National Social Security Authority (Nssa) director for benefits and social security development, Mr Shepherd Muperi, said this while presenting at the Zimbabwe CEOs Policy Roundtable held recently in Victoria Falls.
“Total pension assets in Zimbabwe amount to approximately US$2,63 billion. This is not a sector to ignore. We have to make sure that we have the correct reforms so that they play the correct role in terms of us moving towards Vision 2030 and our economic development,” said Mr Muperi.

He acknowledged that successive cycles of inflation and currency transitions have eroded confidence in the sector, but said recent Government reforms, including strong regulatory oversight by the Insurance and Pensions Commission of Zimbabwe (Ipec), corporate governance requirements, and improved investment guidelines, are steadily restoring credibility.
“Pension systems are built not merely on financial flows but on trust. Trust that contributions will be safeguarded, managed prudently, and ultimately deliver the dignity and security promised to members. Sound governance and transparency are therefore not optional. They are a necessity,” said Mr Muperi.
Mr Muperi addressed a forum themed: ‘In a Spirit of Dialogue: Partnering for Vision 2030’, challenging stakeholders to move beyond framing the pension and insurance system as collapsing and instead focus on reimagining and strengthening it for the future.
“I want to submit that such a framing, while I take it as dramatic, is incomplete. Yes, these systems have been subjected to extraordinary economic strain,” he said.

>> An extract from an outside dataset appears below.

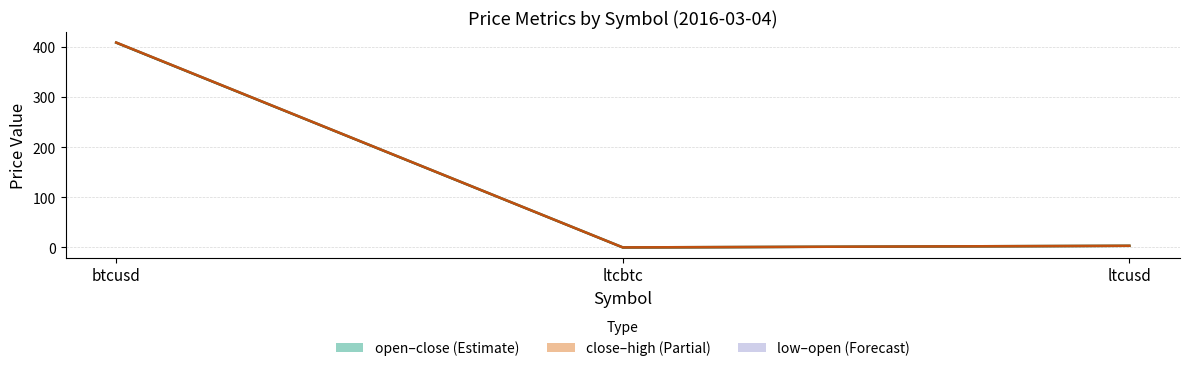

Which category has the lowest value in the open/close midline series?

ltcbtc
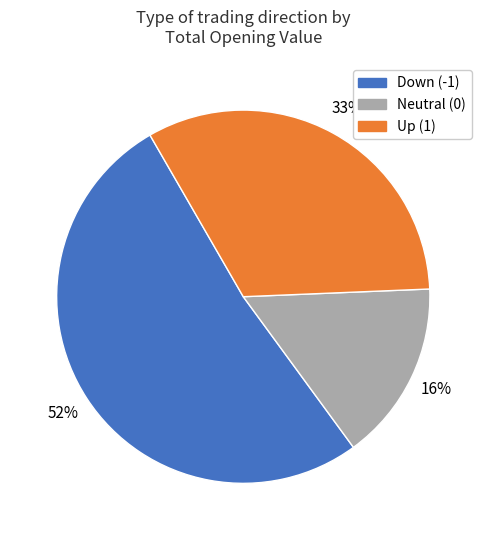

To the nearest percent, what is the average slice percentage?

33%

“The true imperative before us is not to risk narratives of failure, but to reimagine and to renew. The question is not whether our systems have faltered. The question we have to ask is- ‘How can we build upon this foundation?”
The total pension assets, which amount to approximately US$2,63 billion, represent about five percent of Zimbabwe’s Gross Domestic Product (GDP).
Mr Muperi said regionally, the average pension asset-to-GDP ratio ranges between 15 percent and 22 percent, with high-performing countries such as South Africa (80 percent) and Namibia (100 percent) demonstrating the significant economic leverage a robust pension sector can provide.
He emphasised that pensions are far more than retirement payments, describing them as long-term national savings and critical vehicles for mobilising local resources for development.
“We must resist the temptation to reduce them to a narrow notion of retirement payments. They embody dignity beyond the years of active labour. They safeguard income stability and constitute long-term national savings,” said Mr Muperi.
“We are talking about the pensions. They are critical vehicles for mobilising local resources for development, and we must embrace that.”
He said there is a need to adapt Zimbabwe’s social protection architecture to reflect the reality of the country’s labour market, where an estimated 70 percent of the workforce operates in the informal economy.
Mr Muperi said traditional pension models were designed primarily for formal wage employment and as such cannot fully capture the evolving nature of work.
He called for a fundamental reorientation of the system, advocating for a model where social protection follows the worker rather than being tied solely to the employer.
“Going forward, social protection and insurance must adapt to this new reality. They must be reimagined, embracing the dynamism of informal work, the fluidity of flexible arrangements, and the independence of self-employment,” he said.
“The architecture of social protection must be reoriented. It must follow the worker, not merely the employer.”
Mr Muperi revealed that Nssa is already advancing this agenda through the development of a social security scheme that will extend coverage to workers in the informal economy, an innovation he described as speaking directly to the needs of the time.
He outlined the critical role pension funds play in economic development, noting their capacity to underwrite infrastructure, housing, and broad-based economic growth.
Mr Muperi called for continued collaboration among Government, regulators, employers, workers, and institutions, describing pension reform as a collective endeavour that requires policy consistency, robust oversight, responsible conduct, and active participation.
“We are not starting from zero. We possess well-established and resilient legal frameworks, structured and coordinated administrative systems, and competent actuarial and financial professionals,” he said.
“The task before us is not one of salvaging remnants or piecing fragments. It’s a higher calling of strengthening and modernising what already exists. If Government, regulators, employers, workers, and institutions alike continue to collaborate, we can construct a system that restores confidence, safeguards the dignity of workers, and mobilises the long-term capital essential for national development,” he said.